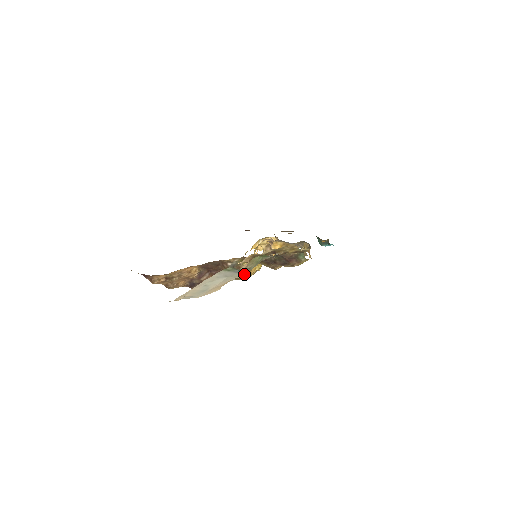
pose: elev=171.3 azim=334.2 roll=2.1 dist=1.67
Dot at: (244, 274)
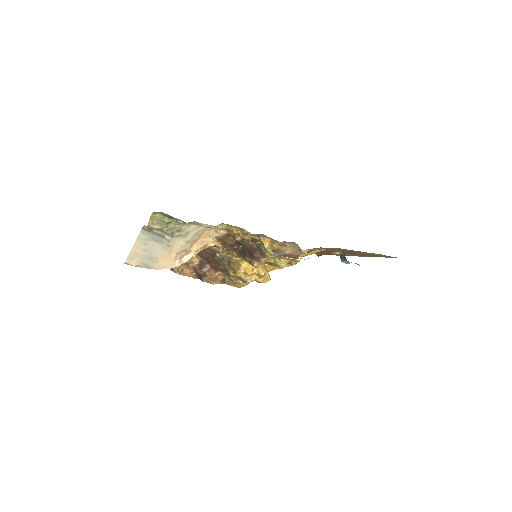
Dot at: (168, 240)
* * *
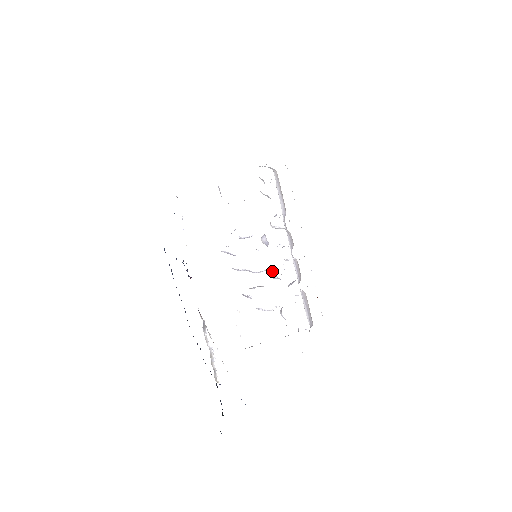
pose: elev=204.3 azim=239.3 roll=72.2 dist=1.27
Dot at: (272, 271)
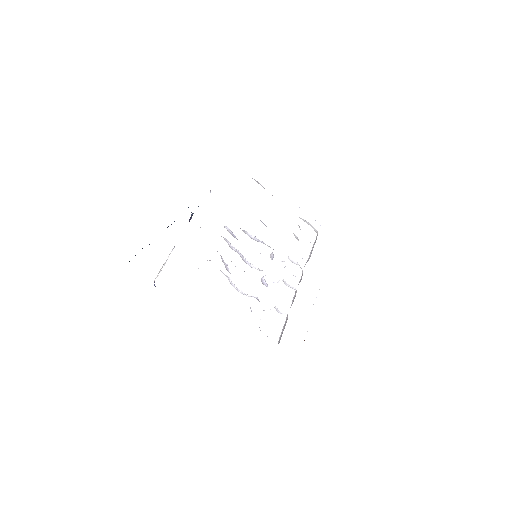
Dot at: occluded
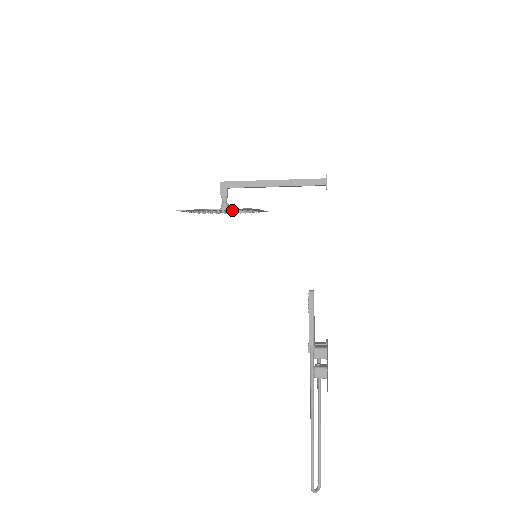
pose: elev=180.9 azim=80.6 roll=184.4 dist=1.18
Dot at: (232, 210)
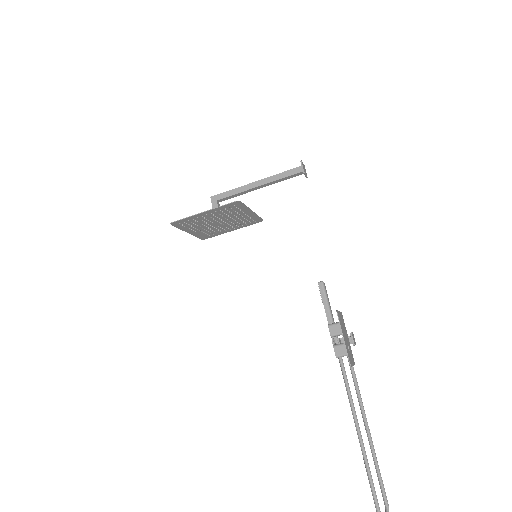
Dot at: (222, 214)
---
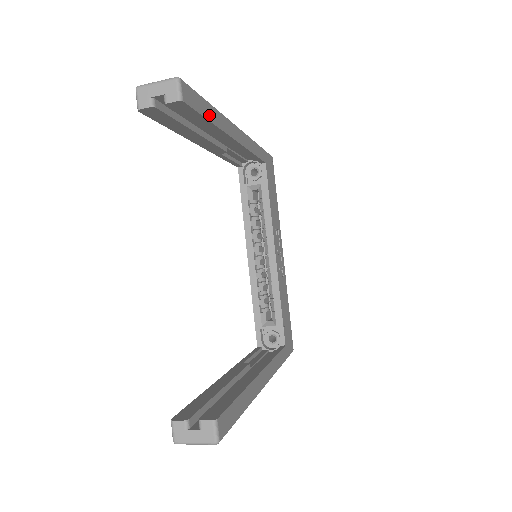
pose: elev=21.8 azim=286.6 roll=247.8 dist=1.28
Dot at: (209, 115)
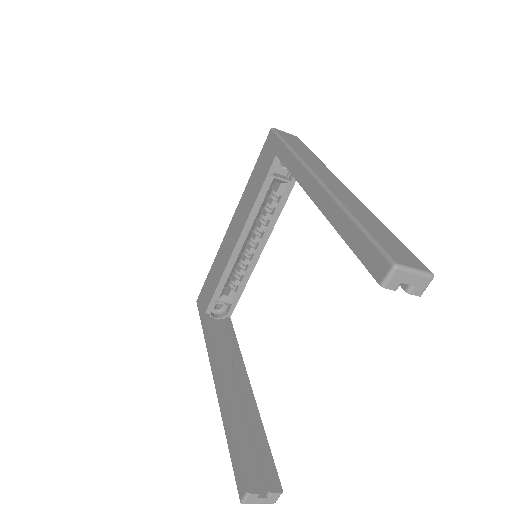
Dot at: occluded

_GIVEN TASK_
Gather every line in the listing above that contains the string "roll", matching case exactly.

_SOLVED EXERCISE_
pose: elev=171.3 azim=334.2 roll=2.1 dist=1.67
pose: elev=204.3 azim=239.3 roll=72.2 dist=1.27
pose: elev=180.9 azim=80.6 roll=184.4 dist=1.18
pose: elev=21.8 azim=286.6 roll=247.8 dist=1.28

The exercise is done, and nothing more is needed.